Time(ly) Flying

The Asian Age.  | Mayank Goyal

Life, More Features

We speak to city dwellers to weigh in with their take on the matter.

Missing a flight can be traumatising for people, as they are expensive to purchase but still people tend to almost miss their flights so many times. (Photo: AFP)

The SC said that it is not an obligation for airline companies to ensure that everyone is on board.

Have you been on the edge of missing your flight but somehow, you managed to be on board? Well, it is because you trust the airline so much that they won’t leave you behind considering it’s their duty to do so. Well, not anymore!

The Supreme Court has recently announced that airlines are not “contractually bound” to ensure that every passengers reach the gate on time in order to board the flight after issuing boarding passes.
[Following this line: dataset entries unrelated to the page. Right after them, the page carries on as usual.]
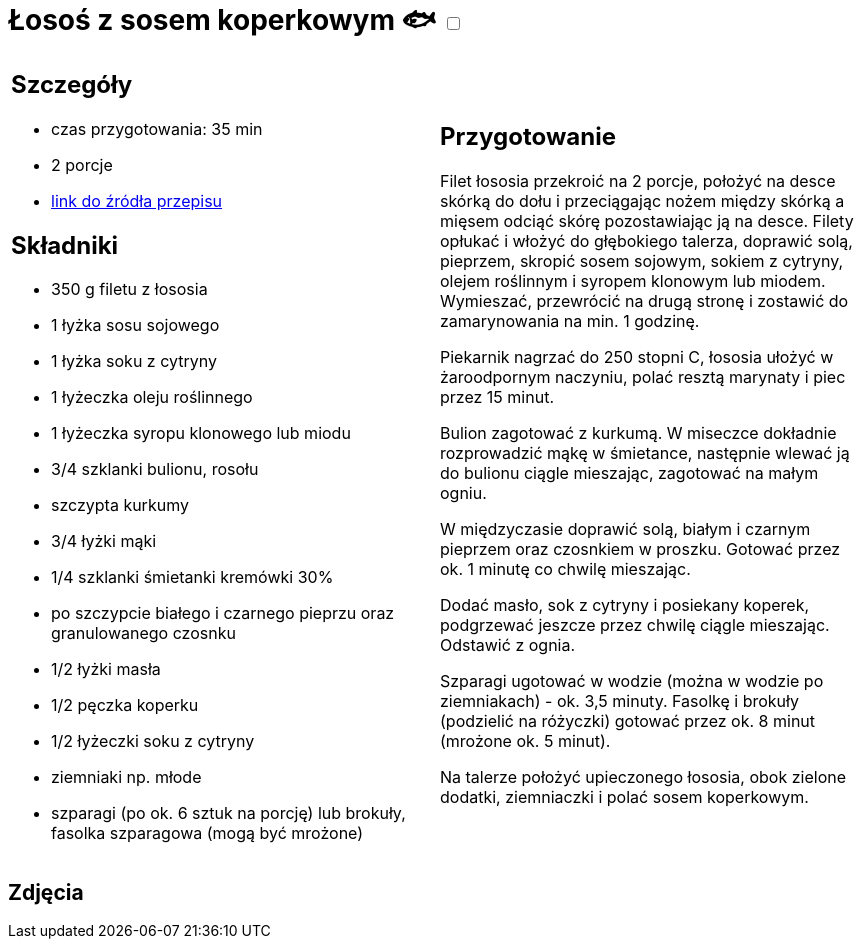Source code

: = Łosoś z sosem koperkowym 🐟 +++ <label class="switch"><input data-status="off" type="checkbox"><span class="slider round"></span></label>+++

[cols=".<a,.<a"]
[frame=none]
[grid=none]
|===
|
== Szczegóły
* czas przygotowania: 35 min
* 2 porcje
* https://www.kwestiasmaku.com/przepis/losos-z-sosem-koperkowym[link do źródła przepisu]

== Składniki
* 350 g filetu z łososia
* 1 łyżka sosu sojowego
* 1 łyżka soku z cytryny
* 1 łyżeczka oleju roślinnego
* 1 łyżeczka syropu klonowego lub miodu
* 3/4 szklanki bulionu, rosołu
* szczypta kurkumy
* 3/4 łyżki mąki
* 1/4 szklanki śmietanki kremówki 30%
* po szczypcie białego i czarnego pieprzu oraz granulowanego czosnku
* 1/2 łyżki masła
* 1/2 pęczka koperku
* 1/2 łyżeczki soku z cytryny
* ziemniaki np. młode
* szparagi (po ok. 6 sztuk na porcję) lub brokuły, fasolka szparagowa (mogą być mrożone)

|
== Przygotowanie
Filet łososia przekroić na 2 porcje, położyć na desce skórką do dołu i przeciągając nożem między skórką a mięsem odciąć skórę pozostawiając ją na desce. Filety opłukać i włożyć do głębokiego talerza, doprawić solą, pieprzem, skropić sosem sojowym, sokiem z cytryny, olejem roślinnym i syropem klonowym lub miodem. Wymieszać, przewrócić na drugą stronę i zostawić do zamarynowania na min. 1 godzinę.

Piekarnik nagrzać do 250 stopni C, łososia ułożyć w żaroodpornym naczyniu, polać resztą marynaty i piec przez 15 minut.

Bulion zagotować z kurkumą. W miseczce dokładnie rozprowadzić mąkę w śmietance, następnie wlewać ją do bulionu ciągle mieszając, zagotować na małym ogniu.

W międzyczasie doprawić solą, białym i czarnym pieprzem oraz czosnkiem w proszku. Gotować przez ok. 1 minutę co chwilę mieszając.

Dodać masło, sok z cytryny i posiekany koperek, podgrzewać jeszcze przez chwilę ciągle mieszając. Odstawić z ognia.

Szparagi ugotować w wodzie (można w wodzie po ziemniakach) - ok. 3,5 minuty. Fasolkę i brokuły (podzielić na różyczki) gotować przez ok. 8 minut (mrożone ok. 5 minut).

Na talerze położyć upieczonego łososia, obok zielone dodatki, ziemniaczki i polać sosem koperkowym.

|===

[.text-center]
== Zdjęcia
So if you are a flyer and after the check-ins at the airport, you will be on your own and there will be no obligation of airlines to escort every passenger. However, if you are still facing difficulties to reach the boarding gate, you would have to take the help of the ground staff at the airport.

Missing a flight can be traumatising for people, as they are expensive to purchase but still people tend to almost miss their flights so many times. Like Shirshendu as he is someone who flies  from Delhi to Mumbai and back, regularly. The number of occasions, he almost had to miss his flight have been many. He narrates further, “One incident I remember is that after getting the boarding pass, I was chilling at the airport roaming around and got late to reach at gate on time as it was far but I managed to get the flight.

On the decision taken by the SC, he opines, “It is something that has not done intentionally, but if this happens now I know I will miss my flight. This is the right thing what the authorities are planning to do as people actually take their flights very causally and miss them.”

Whereas, Riya Gupta a student expresses that the decision made by the Supreme Court is a very just decision in her opinion, considering that a lot of people purposely laze around and avoid coming in early so that they don’t have to wait at the airport once the boarding pass has been issued. She further points out, “While, it is seen as the duty of the airline staff to make sure that the passenger has proceeded towards the security check and to ensure that he/she is seated in the carrier on time. But, it is not so and is far from the job that they have originally been assigned.”

Ambar, a recent graduate also echoes the same sentiment saying, “It is our headache to reach on time as it is our ticket — our journey. But morally speaking, the airline companies have this responsibility but it is not an official obligation although it may seem quite rude.”

Kartik, a student, suggests that if one wants to avoid not missing their flight because of traffic, he says, “Using the metro trains to reach the airport would be convenient than using any road-based transport.”

Shriya Sachdeva agrees as well calling it a good judgement and concludes, “Indians already have a tendency to not take deadlines seriously. With this thing coming into action, it will at least make people a little more punctual and will lead to less chaos.”